##### SOURCE PASSAGE #####

With (130), we know that $f\left(z\right)$ satisfies the inequalities (125) and (126). Furthermore, by (129) we see that $f\left(z\right)$ satisfies the inequality (127).

Letting $\delta =\frac{1}{2}$ in Theorem 8, we have the following corollary.

Corollary 16. 

If the function $f\left(z\right)$ in the class $\mathcal{A}$ satisfies

$$Re\left(1+\frac{z{f}^{″}\left(z\right)}{f^{\prime }\left(z\right)}-\frac{z{f}^{\prime }\left(z\right)}{f\left(z\right)}\right)<\alpha -1;(z\in \mathbb{U})$$

(131)

for some real α$(1<\alpha \le 2)$ or

$$Re\left(1+\frac{z{f}^{″}\left(z\right)}{f^{\prime }\left(z\right)}-\frac{z{f}^{\prime }\left(z\right)}{f\left(z\right)}\right)<\frac{1}{\alpha -1};(z\in \mathbb{U})$$

(132)

##### DATASET RECORDS #####

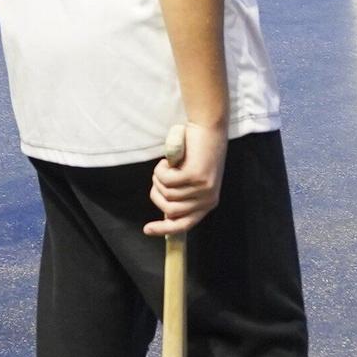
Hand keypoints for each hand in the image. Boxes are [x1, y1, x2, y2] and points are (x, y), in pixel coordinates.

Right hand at [145, 122, 227, 236]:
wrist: (208, 127)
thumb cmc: (198, 151)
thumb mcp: (193, 179)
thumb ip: (184, 196)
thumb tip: (166, 214)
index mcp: (209, 203)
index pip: (184, 225)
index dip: (164, 229)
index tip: (146, 229)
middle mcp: (208, 199)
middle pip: (170, 210)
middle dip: (156, 194)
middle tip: (157, 176)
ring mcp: (202, 188)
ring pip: (166, 193)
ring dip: (159, 178)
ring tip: (167, 164)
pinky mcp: (195, 175)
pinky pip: (166, 180)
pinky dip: (161, 169)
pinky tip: (168, 160)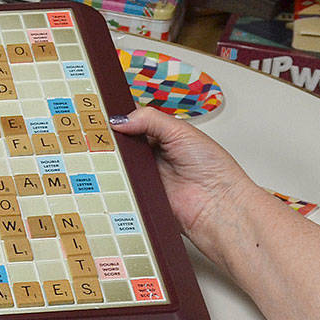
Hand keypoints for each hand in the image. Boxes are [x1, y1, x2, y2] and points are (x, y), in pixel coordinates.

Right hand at [113, 106, 264, 259]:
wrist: (217, 206)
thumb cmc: (213, 169)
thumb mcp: (181, 131)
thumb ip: (150, 119)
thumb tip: (121, 118)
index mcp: (166, 134)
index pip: (136, 120)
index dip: (122, 116)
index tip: (106, 113)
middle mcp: (155, 153)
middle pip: (123, 141)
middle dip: (113, 136)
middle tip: (102, 132)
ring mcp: (146, 174)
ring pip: (118, 162)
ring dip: (113, 158)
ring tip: (110, 152)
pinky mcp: (140, 194)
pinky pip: (120, 184)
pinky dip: (115, 179)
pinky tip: (115, 172)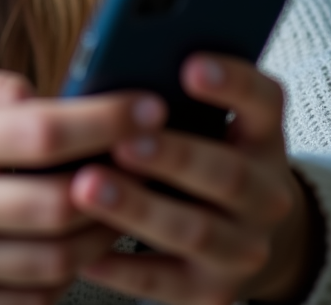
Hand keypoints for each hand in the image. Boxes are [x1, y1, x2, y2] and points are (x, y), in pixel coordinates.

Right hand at [0, 52, 166, 304]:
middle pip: (59, 205)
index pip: (41, 131)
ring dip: (101, 232)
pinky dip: (64, 274)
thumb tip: (58, 99)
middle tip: (146, 160)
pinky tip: (71, 241)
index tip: (149, 108)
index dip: (107, 121)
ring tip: (116, 200)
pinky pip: (29, 302)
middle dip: (119, 181)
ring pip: (56, 262)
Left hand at [70, 54, 321, 304]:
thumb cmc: (193, 150)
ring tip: (87, 188)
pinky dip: (123, 268)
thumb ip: (164, 96)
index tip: (189, 67)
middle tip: (123, 142)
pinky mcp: (212, 291)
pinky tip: (85, 250)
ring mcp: (242, 246)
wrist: (233, 230)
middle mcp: (265, 193)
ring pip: (196, 231)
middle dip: (173, 157)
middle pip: (228, 174)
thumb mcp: (196, 120)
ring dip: (139, 209)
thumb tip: (105, 70)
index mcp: (262, 135)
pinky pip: (165, 283)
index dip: (232, 83)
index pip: (263, 101)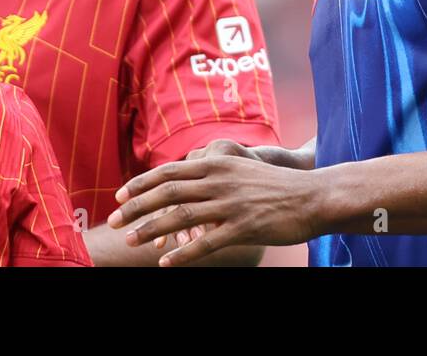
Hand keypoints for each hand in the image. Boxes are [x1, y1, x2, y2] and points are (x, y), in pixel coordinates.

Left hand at [108, 156, 321, 266]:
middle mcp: (220, 180)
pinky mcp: (244, 227)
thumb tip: (183, 178)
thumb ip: (213, 173)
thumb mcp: (240, 170)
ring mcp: (231, 203)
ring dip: (151, 230)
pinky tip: (166, 264)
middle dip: (136, 207)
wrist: (313, 196)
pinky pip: (206, 243)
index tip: (119, 196)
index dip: (140, 183)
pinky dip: (183, 254)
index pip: (169, 171)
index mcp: (217, 162)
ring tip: (130, 242)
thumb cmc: (274, 187)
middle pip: (167, 192)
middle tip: (113, 221)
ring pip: (181, 216)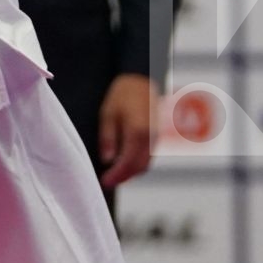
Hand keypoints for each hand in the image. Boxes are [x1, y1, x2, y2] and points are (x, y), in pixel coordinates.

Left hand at [99, 73, 156, 188]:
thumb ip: (108, 138)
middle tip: (108, 181)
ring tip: (114, 175)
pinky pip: (149, 156)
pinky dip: (138, 164)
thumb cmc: (122, 95)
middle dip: (124, 177)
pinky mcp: (158, 136)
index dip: (116, 176)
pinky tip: (125, 164)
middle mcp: (151, 138)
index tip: (104, 182)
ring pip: (146, 164)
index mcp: (138, 132)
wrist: (142, 80)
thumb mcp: (108, 114)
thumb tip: (107, 160)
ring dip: (132, 173)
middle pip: (140, 167)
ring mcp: (157, 138)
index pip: (128, 163)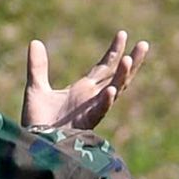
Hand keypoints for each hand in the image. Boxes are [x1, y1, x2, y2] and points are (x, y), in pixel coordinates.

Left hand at [21, 32, 148, 132]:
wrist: (34, 144)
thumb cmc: (38, 120)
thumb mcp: (36, 88)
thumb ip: (38, 67)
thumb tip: (35, 42)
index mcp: (83, 90)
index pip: (105, 68)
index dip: (114, 52)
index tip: (123, 34)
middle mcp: (91, 99)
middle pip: (117, 77)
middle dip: (131, 61)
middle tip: (143, 44)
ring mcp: (91, 111)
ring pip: (113, 92)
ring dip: (122, 77)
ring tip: (128, 59)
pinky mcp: (85, 124)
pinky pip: (99, 112)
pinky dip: (105, 102)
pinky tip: (111, 91)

#####

:: WORK TASK 1 ::
Answer these from the Corollary 16 passage:
(a) According to the passage, which numbered relation shows that $f(z)$ satisfies inequality (127)?
(b) What value of $\delta$ is substituted into Theorem 8 to obtain the corollary?
(c) For what range of the real number $\alpha$ does condition (131) apply?
:: WORK TASK 2 ::
Reproduce the part of the Corollary 16 passage starting with "With (130), we" and going on through "the inequality (127).".

:: YOUR SOLUTION 1 ::
(a) (129)
(b) $\delta = \frac{1}{2}$
(c) $1 < \alpha \le 2$

:: YOUR SOLUTION 2 ::
With (130), we know that $f\left(z\right)$ satisfies the inequalities (125) and (126). Furthermore, by (129) we see that $f\left(z\right)$ satisfies the inequality (127).